Research team awarded Schmidt Sciences grant for AI humanities project

Courtesy of Schmidt Sciences

2 min read

A Harvard research team led by Peter K. Bol, Charles H. Carswell Professor of East Asian Languages and Civilizations, has been awarded a $600,000 grant from Schmidt Sciences for a project to develop multilingual AI tools to help scholars access, analyze, and compare Eurasian historical documents.

The team is one of 23 around the world to be awarded funding from Schmidt Sciences for projects that use AI in humanities disciplines. The philanthropic organization, which funds research in science and technology, awarded a total of $11 million in this round of funding.

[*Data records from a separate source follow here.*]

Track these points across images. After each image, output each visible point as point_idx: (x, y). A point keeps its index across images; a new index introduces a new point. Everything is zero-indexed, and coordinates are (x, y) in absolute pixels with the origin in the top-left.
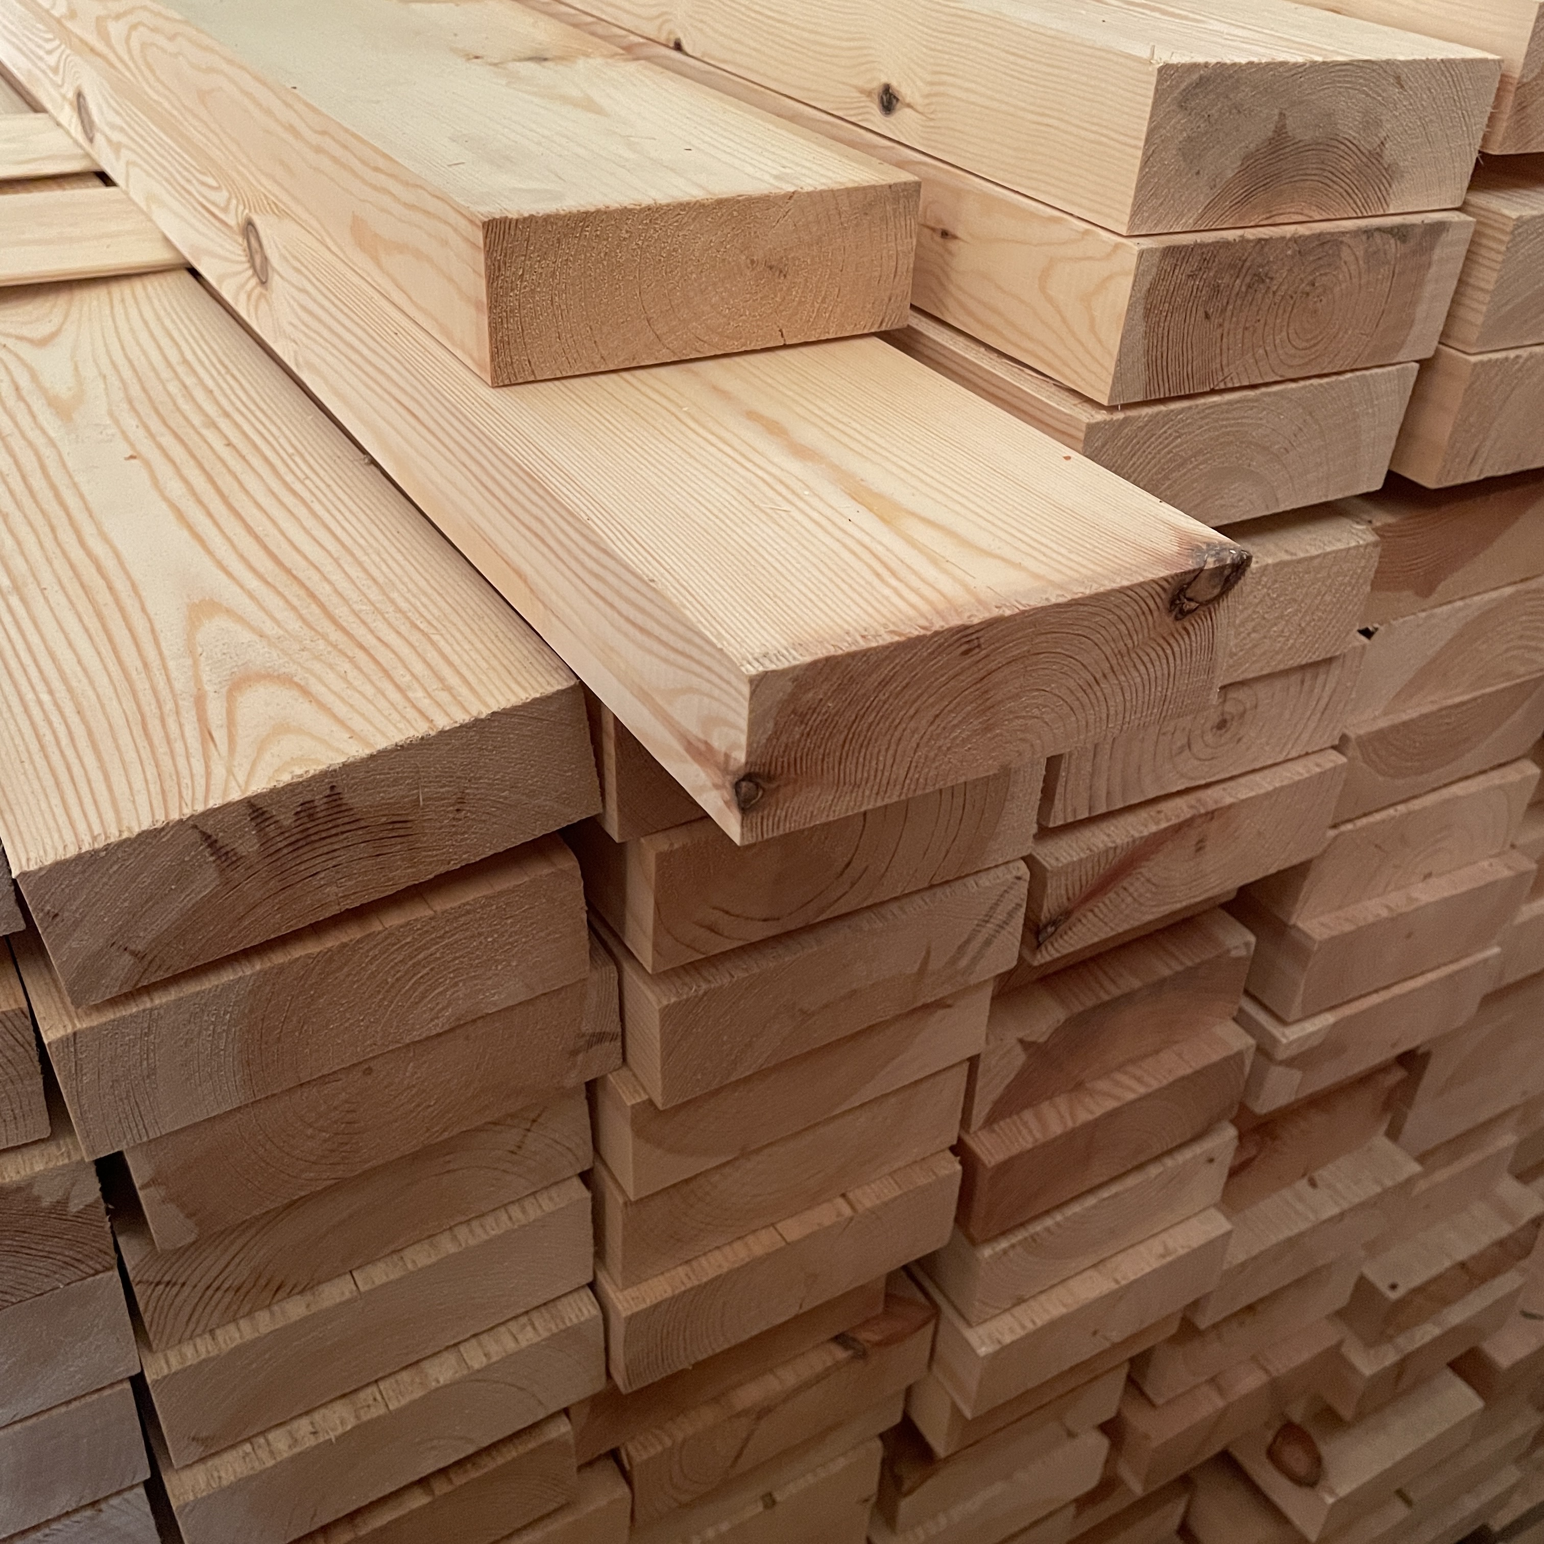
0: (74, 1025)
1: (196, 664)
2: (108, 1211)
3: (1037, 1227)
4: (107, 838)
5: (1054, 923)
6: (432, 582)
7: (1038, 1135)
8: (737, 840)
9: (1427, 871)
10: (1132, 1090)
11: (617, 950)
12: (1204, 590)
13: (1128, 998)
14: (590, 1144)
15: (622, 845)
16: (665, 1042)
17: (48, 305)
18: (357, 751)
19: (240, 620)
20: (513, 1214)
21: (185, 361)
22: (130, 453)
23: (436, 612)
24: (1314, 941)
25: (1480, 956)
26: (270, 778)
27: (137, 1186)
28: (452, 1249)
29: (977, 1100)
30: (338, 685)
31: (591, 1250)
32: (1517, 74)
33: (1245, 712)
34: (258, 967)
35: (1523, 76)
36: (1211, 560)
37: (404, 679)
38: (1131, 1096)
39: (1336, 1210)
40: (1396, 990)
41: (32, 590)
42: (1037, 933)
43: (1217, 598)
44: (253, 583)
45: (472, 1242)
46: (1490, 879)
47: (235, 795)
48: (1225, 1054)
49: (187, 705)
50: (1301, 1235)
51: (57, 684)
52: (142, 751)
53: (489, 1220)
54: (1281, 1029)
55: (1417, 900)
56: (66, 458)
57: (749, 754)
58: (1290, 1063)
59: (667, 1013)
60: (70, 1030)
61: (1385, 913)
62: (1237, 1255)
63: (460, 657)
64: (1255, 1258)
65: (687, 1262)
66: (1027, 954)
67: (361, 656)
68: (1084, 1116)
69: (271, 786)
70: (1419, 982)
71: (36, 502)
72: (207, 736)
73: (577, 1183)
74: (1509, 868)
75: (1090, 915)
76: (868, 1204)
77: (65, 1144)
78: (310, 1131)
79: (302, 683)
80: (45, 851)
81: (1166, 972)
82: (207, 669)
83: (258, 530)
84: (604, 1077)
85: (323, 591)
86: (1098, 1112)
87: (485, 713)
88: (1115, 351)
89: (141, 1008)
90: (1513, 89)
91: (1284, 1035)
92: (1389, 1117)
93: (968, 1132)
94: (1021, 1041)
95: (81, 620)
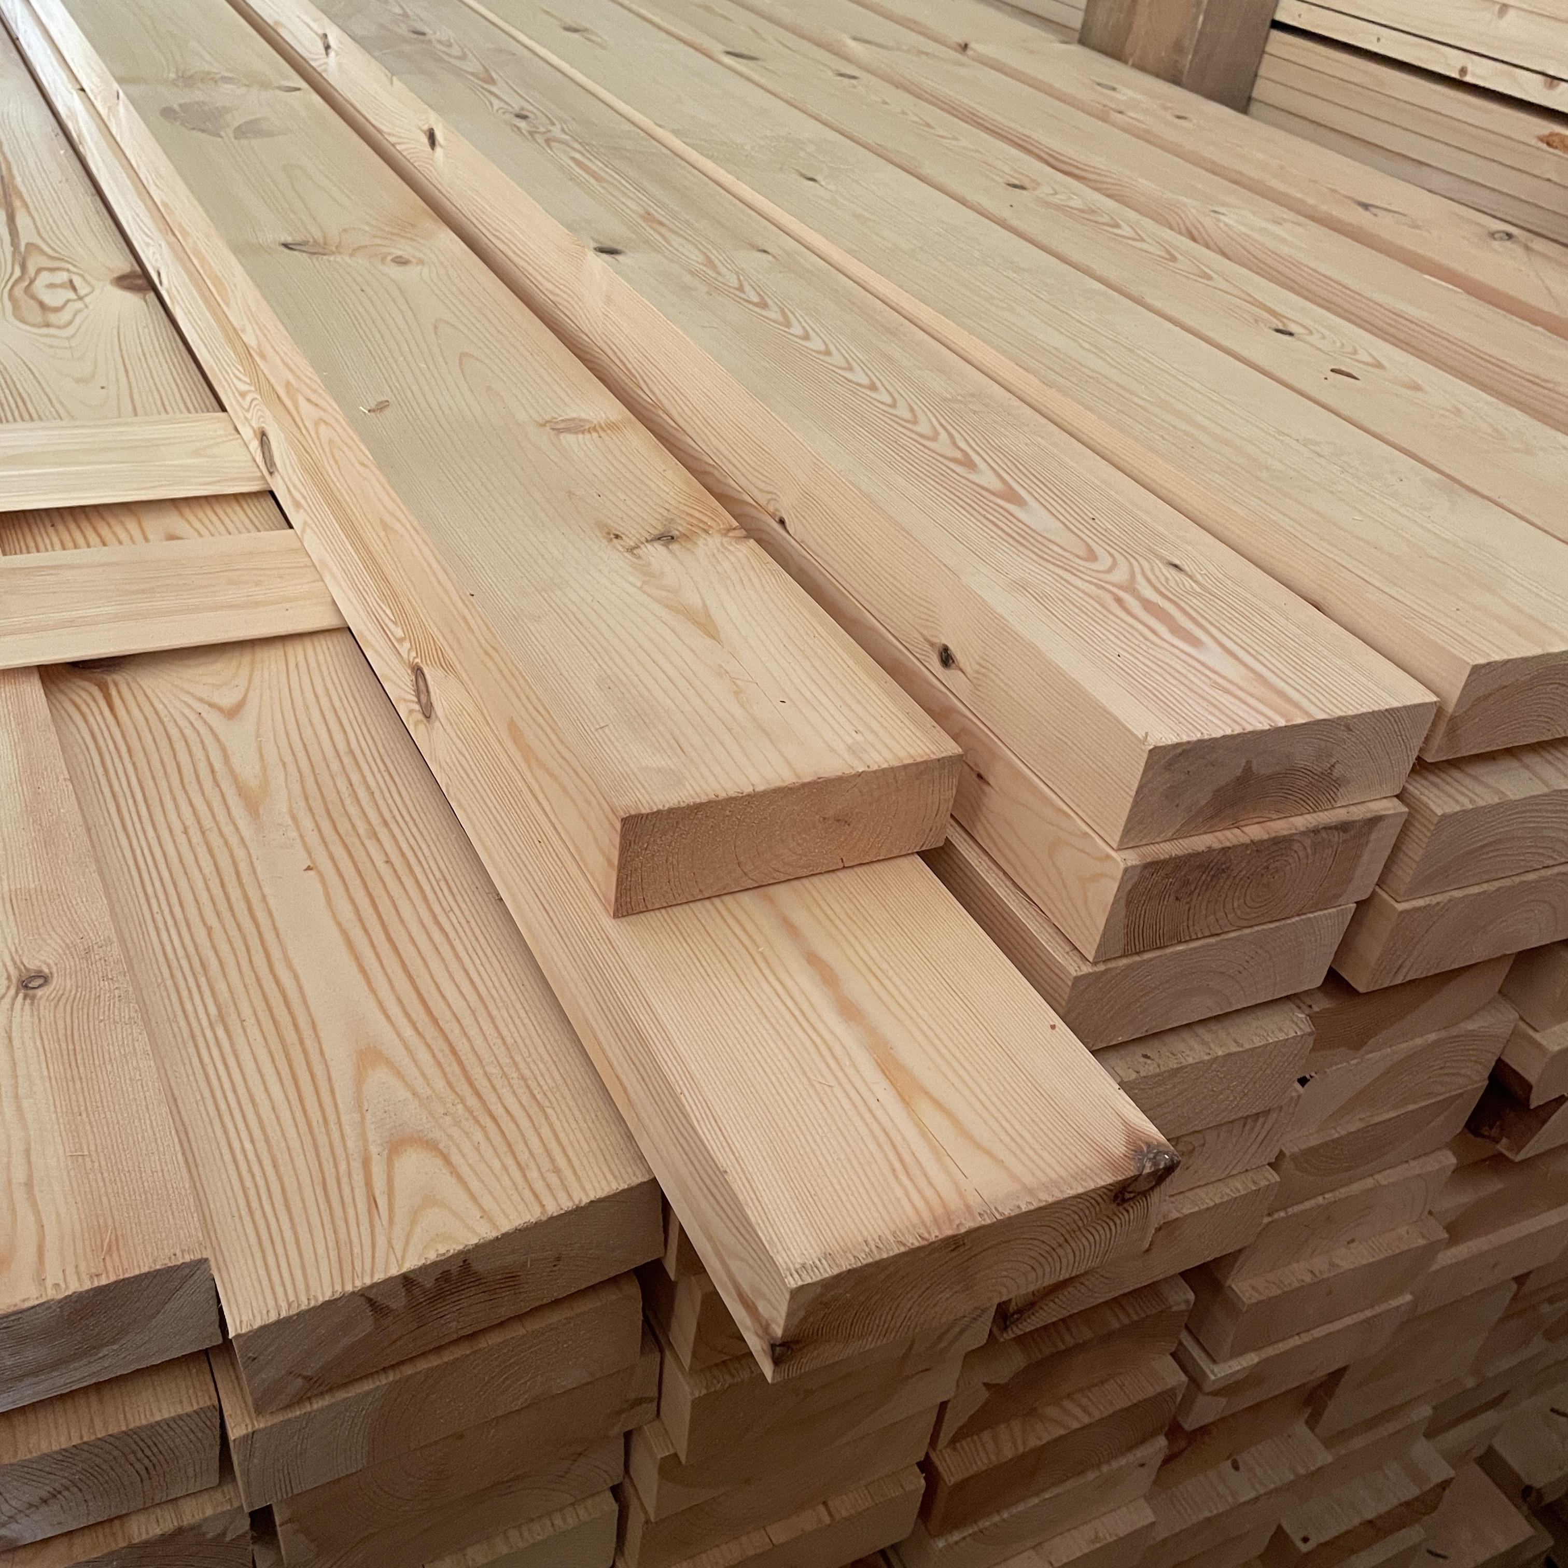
0: (253, 1425)
1: (363, 1118)
2: (253, 1537)
3: (985, 1523)
4: (299, 1305)
5: (1020, 1311)
6: (549, 1047)
7: (993, 1457)
8: (769, 1380)
9: (1349, 1239)
10: (1077, 1419)
11: (663, 1341)
12: (1143, 1186)
13: (1082, 1347)
14: (622, 1467)
15: (676, 1283)
16: (692, 1421)
17: (234, 663)
18: (485, 1232)
19: (398, 1074)
20: (556, 1522)
21: (351, 752)
22: (308, 863)
23: (552, 1084)
24: (1244, 1303)
25: (1394, 1303)
26: (421, 1256)
27: (278, 1523)
28: (504, 1550)
29: (944, 1428)
30: (473, 1157)
31: (614, 1545)
32: (1450, 709)
33: (1194, 1149)
34: (391, 1378)
35: (1455, 712)
36: (1148, 1165)
37: (524, 1156)
38: (1075, 1425)
39: (1253, 1495)
40: (1317, 1333)
41: (233, 1020)
42: (1005, 1320)
43: (1152, 1189)
44: (408, 1032)
45: (521, 1545)
46: (1404, 1247)
47: (394, 1271)
48: (1159, 1390)
49: (356, 1165)
50: (1220, 1515)
51: (257, 1133)
52: (323, 1214)
53: (536, 1527)
54: (1211, 1366)
55: (1338, 1266)
56: (256, 863)
57: (785, 1331)
58: (1215, 1394)
59: (696, 1403)
60: (250, 1430)
61: (1308, 1279)
62: (1162, 1533)
63: (568, 1136)
64: (1177, 1534)
65: (691, 1557)
66: (996, 1331)
67: (490, 1126)
68: (1033, 1442)
69: (420, 1264)
70: (1338, 1325)
71: (234, 916)
72: (372, 1201)
73: (609, 1495)
74: (1424, 1237)
75: (1051, 1304)
76: (844, 1514)
77: (229, 1488)
78: (411, 1479)
79: (445, 1151)
80: (254, 1316)
81: (1116, 1325)
82: (373, 1127)
83: (412, 969)
84: (640, 1429)
85: (463, 1047)
86: (1046, 1438)
87: (585, 1201)
88: (1102, 928)
89: (304, 1411)
90: (1446, 720)
91: (1212, 1372)
92: (1309, 1410)
93: (934, 1450)
94: (985, 1384)
95: (273, 1061)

“We are delighted to be selected for support in this initial round of the Schmidt Science Foundation’s program for exploring how AI can better serve the humanities, and how the humanities can improve AI,” Bol said.

The project, titled “Connectivity and Individuality in Textual Traditions: Augmenting Retrieval for Eurasian Languages,” examines how Eurasian textual traditions spread, change, and compete with each other, and how AI, when trained to understand the relevant languages and history, can help scholars detect those patterns on a large scale while preserving the unique linguistic and historical details. The research team also includes Kianté Brantley, assistant professor of computer science at the Harvard John A. Paulson School of Engineering and Applied Sciences, Yehuda Halper from Bar Ilan University, Unso Jo from Cornell University, Khatchig Mouradian from Columbia University, Sebastian Nehrdich from Tohoku University, and Donald Sturgeon from Durham University.  

The researchers will conduct five case studies on documents ranging from Aristotelian commentaries to midwifery registers, written in eight underserved languages: Greek, Arabic, Hebrew, Armenian, Sanskrit, Chinese, and Tibetan. A computer science team will pre-train small-to-medium multilingual foundation models, build a Graph-RAG pipeline that tracks intertextuality, corpus formation, and concept drift across time and translation, and then will release an evaluation framework that combines expert judgment with quantitative metrics.

The goal is to produce rigorously tested tools that can search across broad historical time periods in low-resource languages, and to produce an AI workflow that keeps scholars involved, aiding traditional humanities research with state-of-the-art multilingual natural-language processing.